Radioactivité : le tritium est-il une bombe nucléaire à retardement ?

Dangereux ou pas dangereux le tritium ? Pour tenter de faire la lumière sur cette question, l’Institut de radioprotection et de sûreté nucléaire a publié 6 rapports destinés à apporter des éléments de réponse. Si l’IRSN considère ce gaz « modérément radiotoxique », il reconnaît qu’il existe encore des zones d’ombre sur son impact sanitaire et environnemental sur le long terme.

Rejeté dans l’environnement par l’industrie nucléaire, ce gaz radioactif considéré comme inoffensif notamment par l’IRSN fait l’objet de différents soupçons, en terme sanitaire. En effet, plusieurs questions ont été posées ces dernières années sur la pertinence des méthodes d’évaluation de l’impact environnemental et sanitaire du tritium rejeté par les activités nucléaires.

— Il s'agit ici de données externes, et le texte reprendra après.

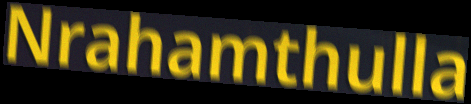
Nrahamthulla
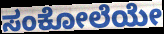
ಸಂಕೋಲೆಯೇ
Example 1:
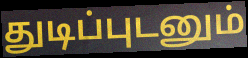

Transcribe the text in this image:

துடிப்புடனும்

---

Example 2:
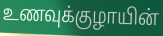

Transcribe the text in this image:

உணவுக்குழாயின்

« Au regard de la demande sociétale exprimée, et du caractère encore parcellaire des connaissances scientifiques en la matière », l’Institut précise qu’il a estimé nécessaire de mener de nouvelles recherches sur l’impact sanitaire du tritium, en coopération avec d’autres pays. Ce questionnement a été initié par des groupes scientifiques de réflexion ou des associations. Il a été repris plus récemment, en 2008, par la Commission européenne.

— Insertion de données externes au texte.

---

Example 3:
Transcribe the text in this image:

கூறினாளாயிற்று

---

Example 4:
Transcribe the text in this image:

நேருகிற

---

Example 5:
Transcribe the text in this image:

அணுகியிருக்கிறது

En France, dans le prolongement de ce questionnement, l’IRSN rappelle que l’Autorité de Sûreté Nucléaire (ASN) a mis en place, depuis janvier 2008, deux groupes de réflexion pluralistes au sujet respectivement des sources de rejet de tritium et de sa gestion, et de l’impact environnemental et sanitaire des rejets de tritium. Ces travaux, auxquels l’IRSN a contribué notamment en produisant 6 rapports « d’état de l’art des connaissances » sur les différents aspects concernant le tritium, ont conduit à l’élaboration du Livre blanc rendu public par l’ASN.

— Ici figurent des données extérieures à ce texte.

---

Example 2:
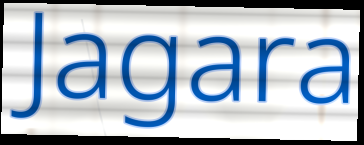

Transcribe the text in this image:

Jagara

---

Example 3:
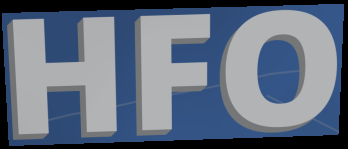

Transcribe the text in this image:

HFO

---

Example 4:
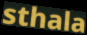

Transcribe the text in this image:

sthala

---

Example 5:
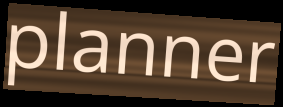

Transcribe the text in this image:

planner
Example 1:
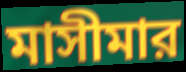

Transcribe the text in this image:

মাসীমার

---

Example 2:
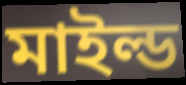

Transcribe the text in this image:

মাইল্ড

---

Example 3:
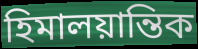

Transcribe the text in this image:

« Modérément radiotoxique »

L’IRSN souligne que l’industrie nucléaire rejette, de manière continue, des quantités de tritium dans l’environnement, variables selon l’installation considérée (l’équivalent au total d’une quarantaine de grammes par an). Le tritium n’est que « modérément radiotoxique », mais il représente en France « l’un des radionucléides prépondérants en terme d’activité » (mesurée en Becquerels) rejetée par les installations nucléaires, tant dans les effluents liquides que gazeux.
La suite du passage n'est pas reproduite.